## READING TEXT
Straddling between concept album and music that is “listenable” makes for a difficult task, regardless of the band. A “concept album” is a collection of songs that coagulate to expand on an idea bigger than the individual songs. In society, this would be the musical equivalent of a group of people coming together to lay the groundwork for a company by listing the mission statement, or a philosopher formulating his magnum opus.
Over the years, certain bands have become synonymous with the term ‘concept album.’ For my money, the first concept album was John Coltrane’s “A Love Supreme,” which Coltrane used as a vehicle to thank God for bestowing musical talent upon him. In fact, the entire album is a microcosm of the Christian walk, whether it depicts joy, sadness, angst, or fear. Coltrane’s album, however, isn’t as famous as The Who’s “Tommy,” The Beatles’ “Sergeant Pepper’s Lonely Hearts Club Band,” and others.
It would, however, be difficult to name a band more identified with “concept albums” than Pink Floyd, who arguably never released any non-concept-albums. Some of their albums were more political in nature (“Atom Heart Mother”), some were straight-up stories of loneliness and anti-socialness (“The Wall”), some were anti-war albums (“The Final Cut”) and one was even a kind of love letter to a past band member (“Wish You Were Here”). Pink Floyd in its prime was, in a sense, a musical Socrates; they were a band that never played things straight and rebelled against the industry norms. Their most powerful work and seminal achievement, however, was “Dark Side of the Moon,” which is the most ambitious concept album they ever released.
Every musician dreams of transcending space, time, and thought with their music. Bach sought to do this by offering it as a sacrifice to God, putting SDG at the end of each of his works. SDG stands for “Soli Deo Gloria,” which was a Reformation-era mantra meaning “to the glory of God alone.” Beethoven sought to do this by, well, actually doing it. Liszt created “symphonic poems” to express his thoughts on everything from Victor Hugo to Dante’s Inferno to Faust to a painting by Wilhelm von Kaulbach.
Wagner may have been the most ambitious, even going as far to state that his music, if played exactly as he envisioned it, would be utterly devastating. Having listened to Wagner’s music played imperfectly, I agree with his assessment. Wagner, in fact, is the direct ancestor to Pink Floyd. That, however, is a different article for a different time.
After Wagner, Mahler made the bold statement that “a symphony contains the whole world,” and promptly wrote nine and a half world-containing symphonies (including his eighth, which is a musical re-telling of Faust). This was followed by poems and music such as Auden’s and Bernstein’s respective and distinct versions of “The Age of Anxiety,” which was more or less a symphonic poem describing the current generation. Less than 20 years later, we get Coltrane, and less than 20 years after that comes “Dark Side of the Moon.”

## MATERIAL

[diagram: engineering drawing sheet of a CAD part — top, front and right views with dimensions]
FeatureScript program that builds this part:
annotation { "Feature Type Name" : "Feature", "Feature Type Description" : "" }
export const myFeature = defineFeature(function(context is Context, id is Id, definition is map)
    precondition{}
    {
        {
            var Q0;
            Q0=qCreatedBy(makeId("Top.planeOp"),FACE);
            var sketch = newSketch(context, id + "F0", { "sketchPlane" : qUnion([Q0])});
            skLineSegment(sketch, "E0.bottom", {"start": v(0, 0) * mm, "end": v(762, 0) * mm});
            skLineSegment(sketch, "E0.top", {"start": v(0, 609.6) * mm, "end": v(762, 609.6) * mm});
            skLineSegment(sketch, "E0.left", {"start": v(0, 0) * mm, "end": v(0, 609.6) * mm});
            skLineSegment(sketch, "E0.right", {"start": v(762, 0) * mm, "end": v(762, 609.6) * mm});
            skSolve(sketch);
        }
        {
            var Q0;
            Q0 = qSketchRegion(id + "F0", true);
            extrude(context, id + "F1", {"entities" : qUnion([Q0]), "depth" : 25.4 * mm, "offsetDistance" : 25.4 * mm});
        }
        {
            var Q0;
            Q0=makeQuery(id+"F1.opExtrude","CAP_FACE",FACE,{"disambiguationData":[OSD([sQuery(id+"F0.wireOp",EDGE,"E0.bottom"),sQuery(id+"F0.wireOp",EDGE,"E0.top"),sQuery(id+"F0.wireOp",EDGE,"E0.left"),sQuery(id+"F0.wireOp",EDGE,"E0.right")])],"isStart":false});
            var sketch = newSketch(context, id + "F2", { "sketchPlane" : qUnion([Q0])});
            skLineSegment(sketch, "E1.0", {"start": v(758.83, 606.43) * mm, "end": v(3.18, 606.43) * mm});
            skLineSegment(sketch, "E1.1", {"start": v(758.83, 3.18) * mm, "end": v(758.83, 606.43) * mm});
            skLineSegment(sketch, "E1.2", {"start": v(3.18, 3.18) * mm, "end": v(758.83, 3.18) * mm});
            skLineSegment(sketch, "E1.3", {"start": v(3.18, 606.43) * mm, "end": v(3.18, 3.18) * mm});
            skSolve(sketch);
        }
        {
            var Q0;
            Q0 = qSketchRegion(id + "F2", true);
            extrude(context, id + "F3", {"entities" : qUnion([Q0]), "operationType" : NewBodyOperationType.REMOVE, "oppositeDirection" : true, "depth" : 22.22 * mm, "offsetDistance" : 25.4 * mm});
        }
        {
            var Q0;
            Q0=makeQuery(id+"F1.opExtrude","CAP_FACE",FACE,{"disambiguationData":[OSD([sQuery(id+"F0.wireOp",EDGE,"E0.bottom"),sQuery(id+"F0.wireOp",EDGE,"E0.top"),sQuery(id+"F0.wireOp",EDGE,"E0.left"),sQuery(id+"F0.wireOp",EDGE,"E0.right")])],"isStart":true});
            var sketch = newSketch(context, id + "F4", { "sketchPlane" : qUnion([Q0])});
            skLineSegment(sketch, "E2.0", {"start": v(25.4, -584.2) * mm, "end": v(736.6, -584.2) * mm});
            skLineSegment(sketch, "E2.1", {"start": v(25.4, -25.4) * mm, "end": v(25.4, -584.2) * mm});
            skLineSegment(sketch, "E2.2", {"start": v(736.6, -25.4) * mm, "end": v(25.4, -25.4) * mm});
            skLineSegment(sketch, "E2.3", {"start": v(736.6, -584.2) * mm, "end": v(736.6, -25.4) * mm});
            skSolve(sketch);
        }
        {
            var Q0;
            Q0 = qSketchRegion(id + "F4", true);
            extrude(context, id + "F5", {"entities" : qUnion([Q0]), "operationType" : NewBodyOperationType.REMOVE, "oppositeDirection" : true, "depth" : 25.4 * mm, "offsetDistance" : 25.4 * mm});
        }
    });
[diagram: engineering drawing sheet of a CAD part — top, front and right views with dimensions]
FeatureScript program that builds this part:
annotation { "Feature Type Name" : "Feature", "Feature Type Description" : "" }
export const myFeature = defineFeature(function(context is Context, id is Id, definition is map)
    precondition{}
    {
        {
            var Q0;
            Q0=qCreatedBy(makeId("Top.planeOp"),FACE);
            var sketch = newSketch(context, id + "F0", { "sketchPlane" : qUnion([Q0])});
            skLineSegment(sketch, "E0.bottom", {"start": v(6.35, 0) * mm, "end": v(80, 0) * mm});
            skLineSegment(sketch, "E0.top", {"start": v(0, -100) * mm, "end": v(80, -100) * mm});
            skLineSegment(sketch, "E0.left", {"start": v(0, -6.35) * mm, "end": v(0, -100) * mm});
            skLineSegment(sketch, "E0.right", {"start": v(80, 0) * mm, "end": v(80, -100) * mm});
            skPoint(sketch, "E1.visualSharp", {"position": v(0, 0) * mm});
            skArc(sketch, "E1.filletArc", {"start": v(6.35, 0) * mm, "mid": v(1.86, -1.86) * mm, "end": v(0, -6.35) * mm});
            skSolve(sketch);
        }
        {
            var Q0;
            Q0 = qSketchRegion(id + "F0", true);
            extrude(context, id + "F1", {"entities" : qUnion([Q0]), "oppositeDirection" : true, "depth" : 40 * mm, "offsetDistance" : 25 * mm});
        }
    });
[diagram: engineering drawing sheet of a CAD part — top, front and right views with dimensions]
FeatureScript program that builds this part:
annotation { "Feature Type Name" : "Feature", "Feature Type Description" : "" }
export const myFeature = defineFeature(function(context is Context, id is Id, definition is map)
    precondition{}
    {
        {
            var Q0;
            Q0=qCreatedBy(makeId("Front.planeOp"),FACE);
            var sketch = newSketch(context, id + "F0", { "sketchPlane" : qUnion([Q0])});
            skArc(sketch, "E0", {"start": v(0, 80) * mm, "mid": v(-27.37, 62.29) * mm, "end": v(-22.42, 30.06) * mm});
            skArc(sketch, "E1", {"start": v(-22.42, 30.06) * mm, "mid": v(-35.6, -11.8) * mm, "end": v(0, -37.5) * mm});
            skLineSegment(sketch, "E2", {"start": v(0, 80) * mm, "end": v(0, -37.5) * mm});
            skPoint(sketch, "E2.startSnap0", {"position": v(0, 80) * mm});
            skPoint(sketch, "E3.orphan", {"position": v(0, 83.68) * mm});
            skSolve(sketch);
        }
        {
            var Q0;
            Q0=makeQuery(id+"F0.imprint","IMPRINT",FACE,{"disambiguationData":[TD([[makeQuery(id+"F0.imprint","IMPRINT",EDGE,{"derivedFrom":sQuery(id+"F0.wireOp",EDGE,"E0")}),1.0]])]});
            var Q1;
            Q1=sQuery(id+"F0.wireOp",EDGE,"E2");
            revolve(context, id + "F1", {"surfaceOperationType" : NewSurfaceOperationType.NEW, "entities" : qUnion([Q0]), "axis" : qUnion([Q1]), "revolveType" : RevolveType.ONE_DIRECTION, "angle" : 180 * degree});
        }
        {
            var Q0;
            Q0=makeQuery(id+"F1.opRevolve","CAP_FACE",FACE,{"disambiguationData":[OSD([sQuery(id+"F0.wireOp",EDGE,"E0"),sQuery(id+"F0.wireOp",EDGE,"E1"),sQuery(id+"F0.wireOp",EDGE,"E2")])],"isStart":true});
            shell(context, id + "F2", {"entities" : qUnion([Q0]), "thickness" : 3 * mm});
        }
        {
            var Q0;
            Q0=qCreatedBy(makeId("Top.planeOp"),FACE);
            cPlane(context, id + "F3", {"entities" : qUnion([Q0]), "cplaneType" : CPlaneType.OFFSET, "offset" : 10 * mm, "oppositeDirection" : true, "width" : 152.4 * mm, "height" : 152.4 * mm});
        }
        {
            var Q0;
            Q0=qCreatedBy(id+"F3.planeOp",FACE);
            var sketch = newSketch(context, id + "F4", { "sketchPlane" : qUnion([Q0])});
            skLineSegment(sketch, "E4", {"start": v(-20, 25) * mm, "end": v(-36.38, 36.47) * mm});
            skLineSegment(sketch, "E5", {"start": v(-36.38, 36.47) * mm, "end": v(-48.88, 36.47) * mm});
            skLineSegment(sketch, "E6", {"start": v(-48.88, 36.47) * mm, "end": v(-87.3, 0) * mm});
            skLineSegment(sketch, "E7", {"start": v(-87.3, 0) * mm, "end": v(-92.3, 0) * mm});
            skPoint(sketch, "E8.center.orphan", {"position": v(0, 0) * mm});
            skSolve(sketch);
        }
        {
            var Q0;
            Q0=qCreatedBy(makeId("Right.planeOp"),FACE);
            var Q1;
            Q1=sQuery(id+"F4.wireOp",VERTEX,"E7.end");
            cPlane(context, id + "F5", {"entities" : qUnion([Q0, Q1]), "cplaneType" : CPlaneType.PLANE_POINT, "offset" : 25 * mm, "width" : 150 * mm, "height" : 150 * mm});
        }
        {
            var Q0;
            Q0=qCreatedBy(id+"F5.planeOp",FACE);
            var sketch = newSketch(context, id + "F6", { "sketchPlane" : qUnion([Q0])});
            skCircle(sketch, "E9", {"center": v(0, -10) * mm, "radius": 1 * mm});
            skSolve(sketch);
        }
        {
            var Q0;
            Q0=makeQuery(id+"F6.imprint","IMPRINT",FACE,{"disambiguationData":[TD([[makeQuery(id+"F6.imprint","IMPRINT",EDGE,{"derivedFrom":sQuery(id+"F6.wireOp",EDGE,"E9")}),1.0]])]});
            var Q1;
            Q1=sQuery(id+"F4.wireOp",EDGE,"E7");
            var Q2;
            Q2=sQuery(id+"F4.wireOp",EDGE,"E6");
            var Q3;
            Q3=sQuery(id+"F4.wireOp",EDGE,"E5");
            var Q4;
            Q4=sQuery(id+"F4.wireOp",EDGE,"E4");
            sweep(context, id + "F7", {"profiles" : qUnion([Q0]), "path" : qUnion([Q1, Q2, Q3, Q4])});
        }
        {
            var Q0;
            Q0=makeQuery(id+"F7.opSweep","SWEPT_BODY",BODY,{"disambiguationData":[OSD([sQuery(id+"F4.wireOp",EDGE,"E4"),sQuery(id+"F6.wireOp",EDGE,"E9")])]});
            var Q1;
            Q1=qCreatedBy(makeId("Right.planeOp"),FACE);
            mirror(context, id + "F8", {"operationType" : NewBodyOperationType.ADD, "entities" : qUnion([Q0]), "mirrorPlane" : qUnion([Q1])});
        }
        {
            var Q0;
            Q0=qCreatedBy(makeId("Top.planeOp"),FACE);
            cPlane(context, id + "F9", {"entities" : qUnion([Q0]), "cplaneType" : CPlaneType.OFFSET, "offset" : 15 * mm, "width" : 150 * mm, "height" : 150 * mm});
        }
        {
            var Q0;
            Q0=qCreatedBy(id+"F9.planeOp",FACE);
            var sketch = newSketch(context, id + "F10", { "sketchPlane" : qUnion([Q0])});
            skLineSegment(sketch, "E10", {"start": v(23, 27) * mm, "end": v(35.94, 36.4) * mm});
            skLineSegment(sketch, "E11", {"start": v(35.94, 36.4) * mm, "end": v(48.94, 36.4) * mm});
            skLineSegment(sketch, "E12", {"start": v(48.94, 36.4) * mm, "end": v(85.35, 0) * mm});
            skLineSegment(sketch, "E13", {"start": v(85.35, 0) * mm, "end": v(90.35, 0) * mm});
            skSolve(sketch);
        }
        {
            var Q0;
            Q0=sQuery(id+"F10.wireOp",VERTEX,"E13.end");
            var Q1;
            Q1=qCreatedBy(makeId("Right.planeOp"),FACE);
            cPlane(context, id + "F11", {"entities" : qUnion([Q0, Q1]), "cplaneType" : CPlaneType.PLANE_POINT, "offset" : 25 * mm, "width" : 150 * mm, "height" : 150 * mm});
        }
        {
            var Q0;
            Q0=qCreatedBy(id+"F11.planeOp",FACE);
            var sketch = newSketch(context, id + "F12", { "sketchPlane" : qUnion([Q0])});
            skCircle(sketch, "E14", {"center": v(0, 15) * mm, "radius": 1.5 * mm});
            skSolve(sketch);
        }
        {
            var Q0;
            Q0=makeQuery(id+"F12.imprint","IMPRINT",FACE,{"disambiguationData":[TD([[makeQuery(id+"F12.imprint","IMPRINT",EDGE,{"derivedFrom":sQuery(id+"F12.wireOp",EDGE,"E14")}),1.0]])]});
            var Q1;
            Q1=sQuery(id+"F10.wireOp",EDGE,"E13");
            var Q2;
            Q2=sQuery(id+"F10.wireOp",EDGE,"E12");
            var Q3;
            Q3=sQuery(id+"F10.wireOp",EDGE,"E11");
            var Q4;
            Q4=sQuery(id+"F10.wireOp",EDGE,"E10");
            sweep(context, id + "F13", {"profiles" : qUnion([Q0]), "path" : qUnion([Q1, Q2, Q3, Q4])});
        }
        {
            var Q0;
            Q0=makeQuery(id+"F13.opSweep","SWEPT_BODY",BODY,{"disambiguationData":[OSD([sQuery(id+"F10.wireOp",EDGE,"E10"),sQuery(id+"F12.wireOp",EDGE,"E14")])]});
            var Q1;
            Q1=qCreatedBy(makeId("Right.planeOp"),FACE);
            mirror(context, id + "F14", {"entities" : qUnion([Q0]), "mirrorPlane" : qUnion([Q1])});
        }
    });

## GOAL 1
Translate this sentence from the essay on concept albums into Spanish: "Every musician dreams of transcending space, time, and thought with their music."
## GOAL 2
Name every Pink Floyd album that the essay on concept albums mentions.
## GOAL 3
Continue the essay on concept albums from its final sentence.

## WRITTEN REPLY 1
Todo músico sueña con trascender el espacio, el tiempo y el pensamiento con su música.

## WRITTEN REPLY 2
- Atom Heart Mother
- The Wall
- The Final Cut
- Wish You Were Here
- Dark Side of the Moon

## WRITTEN REPLY 3
Now, one can study “Dark Side of the Moon” in two different ways: musically or lyrically. Like a good Wagnerian, the two are more or less inseparable, except that this particular album has a large number of recurring themes and songs where the musical themes all meld together (“Eclipse,” the final track on the album is like this, and so is “Time”). As is the case with most good concept albums, the music says more than the words. For the purposes of this article, however, we’ll stick with the lyrics.
One of the album’s main themes is mortality. Specifically, “Dark Side of the Moon” deals with mortality as the great neutralizer of life’s meaning. The first track on the album is an instrumental with some background voices talking about craziness -- those who try to find meaning in their lives are considered crazy. The first track with lyrics is “Breathe,” which is probably the most common musical theme in the album.
Here are the first two stanzas:
"Breathe, breathe in the air.
Don't be afraid to care.
Leave but don't leave me.
Look around and choose your own ground.
Long you live and high you fly
And smiles you'll give and tears you'll cry
And all you touch and all you see
Is all your life will ever be."
Right off the bat, we have an existentialist statement. Experience life, the musician says, because everything you feel and touch and see is everything in the world. This is an important lyrical theme that comes back into play later. Continuing with the song lyrics:
"Run, rabbit run.
Dig that hole, forget the sun,
And when at last the work is done
Don't sit down it's time to dig another one.
For long you live and high you fly
But only if you ride the tide
And balanced on the biggest wave
You race towards an early grave."
Apparently, nullifying the worth and practicality of believing in an afterlife wasn’t enough, because David Gilmour follows this by saying that the life we experience is terrible. We work and work and work, but what do we work for? We live, we experience the highs and lows of life, and after years and years of work, we die. It’s a happy story, isn’t it? Oh, but it gets so much happier.
“On the Run” is another instrumental, with a woman voicing over, saying, “Live for today, gone tomorrow; that’s me!” followed by a maniacal laugh. Pink Floyd is a big fan of that maniacal laugh, and it shows up in multiple places. The third track, however, splits “Breathe” and “Time.” The latter track, of course, transitions right back into “Breathe” towards the end.
“Time” repeats “Breathe” in idea, expanding upon its predecessor by going into more depth with stanzas like:
"So you run and you run to catch up with the sun but it's sinking
Racing around to come up behind you again.
The sun is the same in a relative way but you're older,
Shorter of breath and one day closer to death."
There’s a famous line in Richard Linklater’s masterpiece “Dazed and Confused,” where Matthew McConaughey jokingly tells one of the boys, “The older I get, the more these girls stay the same age.” This is what could be called the bright side of existentialism. Pink Floyd’s line in “Time” is basically the same principle: nothing ever changes except for “person.”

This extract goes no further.